Линда вышла на свет. Впечатление было такое, будто она без подготовки шагнула на сцену.

– Мне тоже страшно, – сказала она.

Ее окружали мокрые и усталые лица. Только ее отец выглядел по-прежнему напряженным. Он будет вне себя от ярости, подумала Линда. Но она считала этот шаг необходимым, и она его сделала.

– Мне тоже страшно, – повторила она и рассказала все про исчезновение Анны. Она старалась не глядеть на отца. И постаралась вспомнить все детали, не давая волю охватившему ее страху – только сухой перечень того, что она знала, и сделанные ею выводы.

– Мы все это проверим, – ледяным тоном сказал отец, когда она закончила.

В ту же секунду Линда пожалела о своем выступлении. Я этого не хотела, подумала она. Я это сделала только ради Анны, а не для того, чтобы тебя подразнить.

– Я знаю, – сказала она. – Я поеду домой. Мне здесь нечего делать.

– Это ведь ты нашла «веспу»? – спросил Мартинссон. – Или не ты?

Отец кивнул и повернулся к Нюбергу.

– Может, кто-нибудь со светом проводит Линду до машины?

– Я сам ее провожу, – сказал Нюберг. – Мне надо в сортир. Не хочу гадить в лесу, тогда собаки вообще ничего не унюхают.

Линда выкарабкалась из оврага. Только сейчас она заметила, насколько устала и голодна. Нюберг шел перед ней и освещал тропинку. Они встретили кинолога с собакой. Собака шла медленно, грустно повесив хвост. Свет фонаря плясал на темных ветвях. Ночное ориентирование, подумала Линда. Охотники за тенями. Когда они пришли на стоянку, Нюберг пробормотал что-то невразумительное и скрылся. Вдруг ее ослепила фотовспышка. Заграждение охраняли несколько постовых полицейских из отдела охраны порядка. Она села в машину. Кто-то из патрульных приподнял желто-голубую пластиковую ленту, и она выехала на дорогу. Уже подъехало несколько машин, у заграждения стояли любопытные в ожидании, когда что-нибудь начнет происходить. Она вновь мысленно надела свою полицейскую форму. Не мешайте, мысленно приказала она. Совершено тяжкое преступление. Не мешайте нам работать. На нее нахлынули воспоминания.

Кинополицейские, называли они себя в училище. Они проводили вместе долгие вечера, пили вино и пиво и играли в будущее, прекрасно понимая, что в основном им предстоит урезонивать пьяных и мягко журить юных воришек. Но в любой профессии есть место мечтам. Врачи, спасающие людей от смерти. Окровавленные халаты, непобедимые герои. Так и с ними, юношами и девушками, которым вскоре предстоит надеть мундиры. Они тверды, быстры, сильны и непобедимы.

Она встряхнулась – долой такие мысли. Ты еще даже не полиция!

Она незаметно для себя начала гнать и, обнаружив это, снизила скорость. На дорогу выскочил заяц, глаз его блеснул в свете фар. Она резко затормозила. Заяц исчез. Линда глубоко вдохнула, чтобы унять сердцебиение. Уже подъезжая к шоссе, где то и дело проносились машины с зажженными фарами, она свернула на придорожную стоянку, выключила двигатель и фары. Вытащила телефон, но не успела набрать номер, как раздался звонок. Это был отец. Он был разъярен:

– Что ты имела в виду, когда обвинила меня, что я плохо работаю?

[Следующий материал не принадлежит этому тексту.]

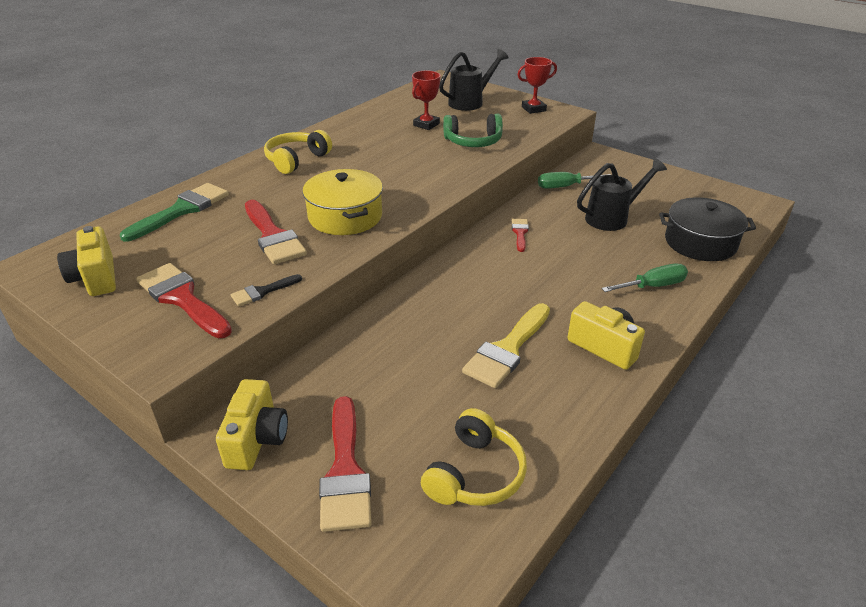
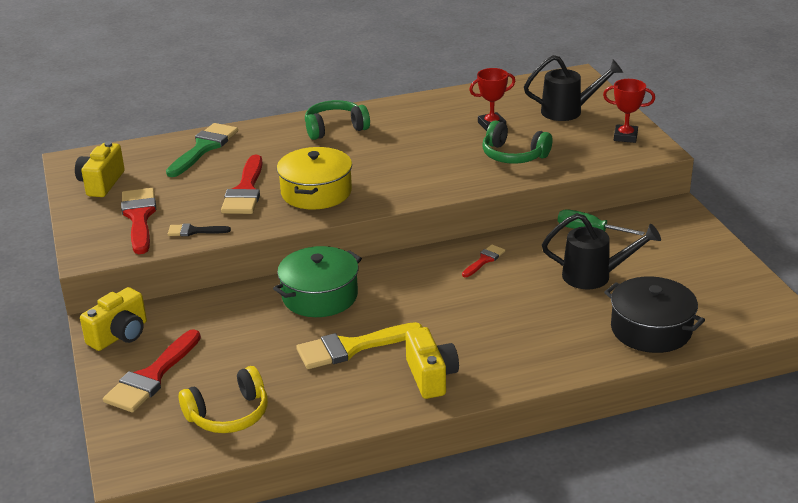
camera: 35 degrees right, 5 degrees down
(182, 210) = (204, 148): green brush -> green brush turned 45 degrees counterclockwise
(296, 160) = (335, 128): yellow headphones -> green headphones
(422, 313) = (320, 296): none -> green pot
(653, 286) = (543, 348): green screwdriver -> none

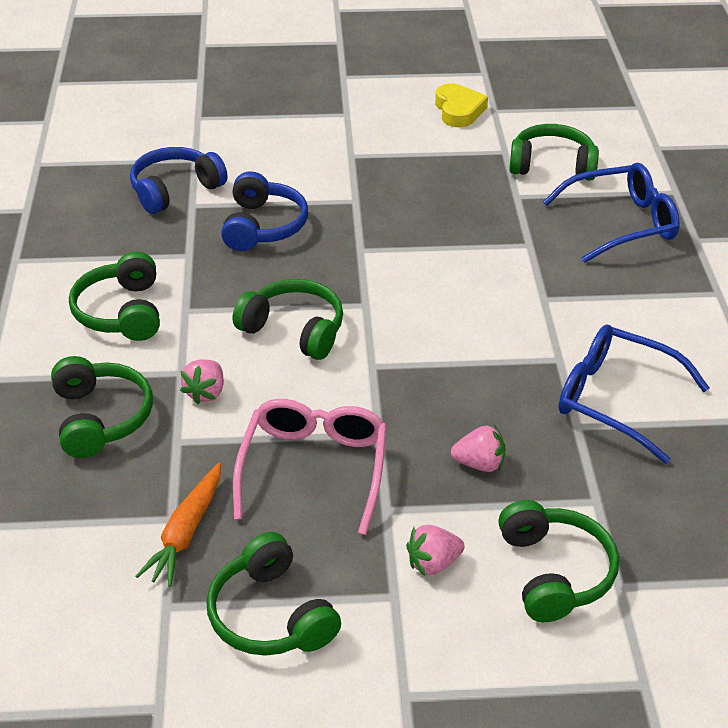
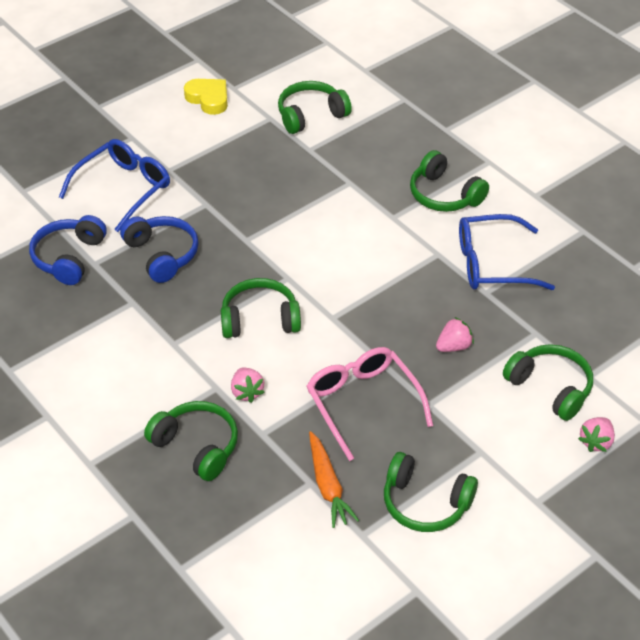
camera: 35 degrees left, 5 degrees up
(121, 312) = (130, 368): green headphones -> green headphones (444, 195)
(433, 563) = (483, 420): pink strawberry -> pink strawberry (596, 442)
(621, 223) = (391, 139): blue glasses -> blue glasses (123, 189)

– Я тебя ни в чем не обвиняла. Я просто боюсь за Анну.

– Никогда этого больше не делай. Никогда и ни при каких условиях. Иначе я лично прослежу, чтобы сократить твое пребывание в Истаде до минимума.

Не успела она ответить, как он прервал разговор. Он прав, сказала она себе и хотела позвонить ему, чтобы попросить извинения, но раздумала. Он еще в ярости. Через несколько часов, когда он остынет, с ним можно будет разговаривать.

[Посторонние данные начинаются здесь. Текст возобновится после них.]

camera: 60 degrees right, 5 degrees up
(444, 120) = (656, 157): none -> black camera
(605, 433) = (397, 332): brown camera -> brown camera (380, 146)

Но с кем-то ей надо было поговорить. Она набрала номер Зебры – занято. Она медленно сосчитала до пятидесяти и позвонила снова. Все еще занято. Сама не зная зачем, она набрала номер Анны. Занято. Она вздрогнула и решила, что ошиблась номером. Тщательно набрала номер еще раз – занято! Ее захлестнула радость. Анна вернулась! Она завела мотор, включила фары и выехала на дорогу. Слава богу! Расскажу ей, что может произойти, если человек забывает про назначенное кому-то время.

 

 

Линда вышла из машины и посмотрела на окна Анниной квартиры. Темно. Страх возвратился. Но телефон был занят. Она набрала Зебру, и та ответила в ту же секунду, как будто стояла и ждала звонка.

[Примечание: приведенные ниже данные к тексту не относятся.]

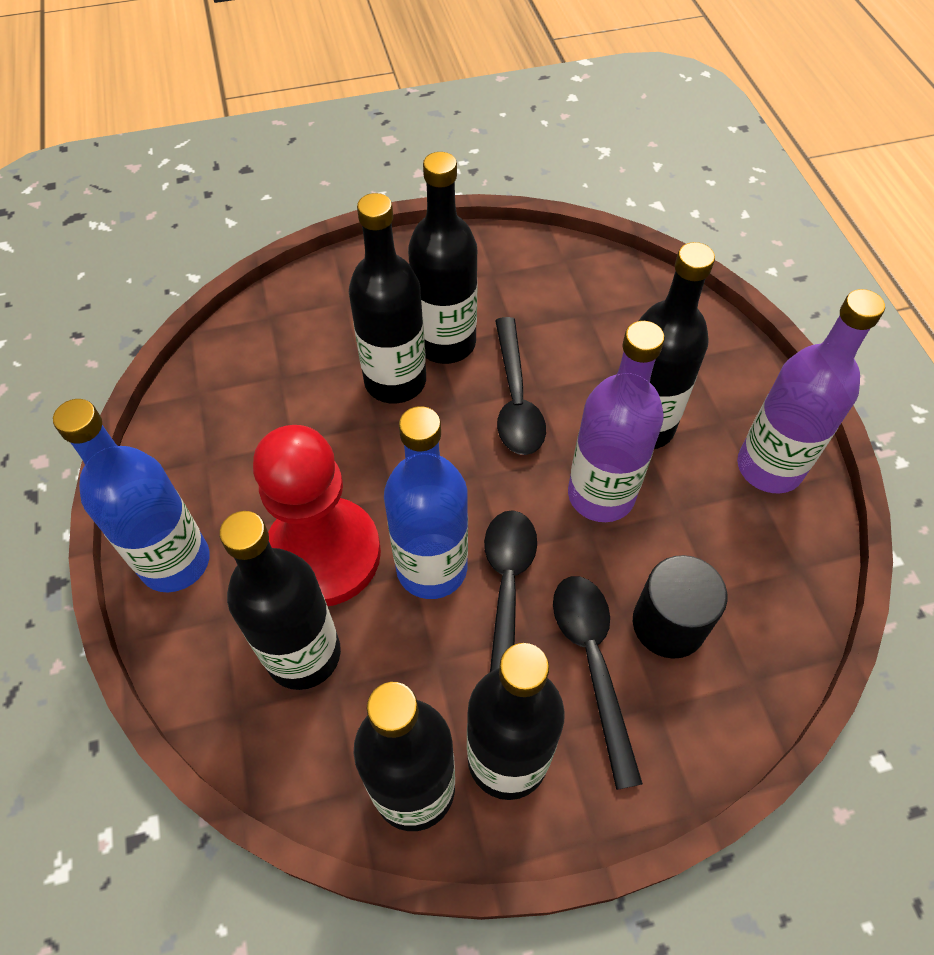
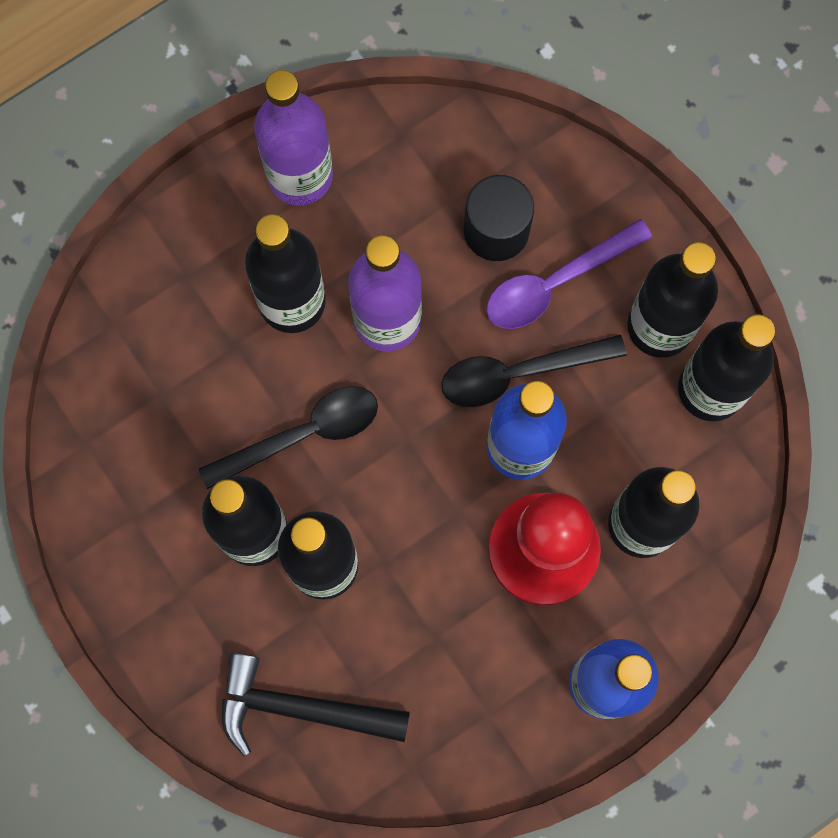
camera: 110 degrees left, 20 degrees up
(288, 334) = (301, 708): none -> black hammer
(593, 663) = (556, 282): black spoon -> purple spoon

– Это я. Ты сейчас не с Анной говорила?

– Нет.

– Точно?

– Я, по-твоему, не знаю, с кем говорю? Что, было все время занято? Я ругалась с братиком. Он хочет занять у меня денег, а я не даю. Он мот. У меня в банке всего четыре тысячи – это все мое состояние. Они хотят в складчину купить грузовик и возить какие-то товары то ли в Болгарию, то ли из Болгарии…

– Плевать мне на твоего брата, – оборвала ее Линда. – Анна пропала. Она никогда раньше не забывала об условленной встрече.

– Когда-то должен быть первый раз.

– И отец так же говорит. Тем не менее что-то случилось. Анны нет уже три дня.

– Может быть, она в Лунде?

– Да нет, совершенно не важно, где она. Она пропала, а это на нее не похоже. Она когда-нибудь тебя подводила? Ну, скажем, опаздывала на встречу, или вы договаривались, что ты к ней зайдешь, а ее не было дома?

Зебра немного подумала:

– Не припомню.

– Вот видишь.

– Почему ты так нервничаешь?

Линда чуть не рассказала все – про отрубленную голову и руки, но это было бы смертным грехом – выдать постороннему полицейскую тайну.

– Может быть, ты и права и я психую зря.

– Заходи.

– Сейчас не успеваю.

– Ты совсем тронулась в ожидании работы. Лучше приходи, тут у меня для тебя есть настоящая проблема.

– Какая?

– Дверь плохо закрывается.

– Я же сказала – у меня нет времени. Позови слесаря.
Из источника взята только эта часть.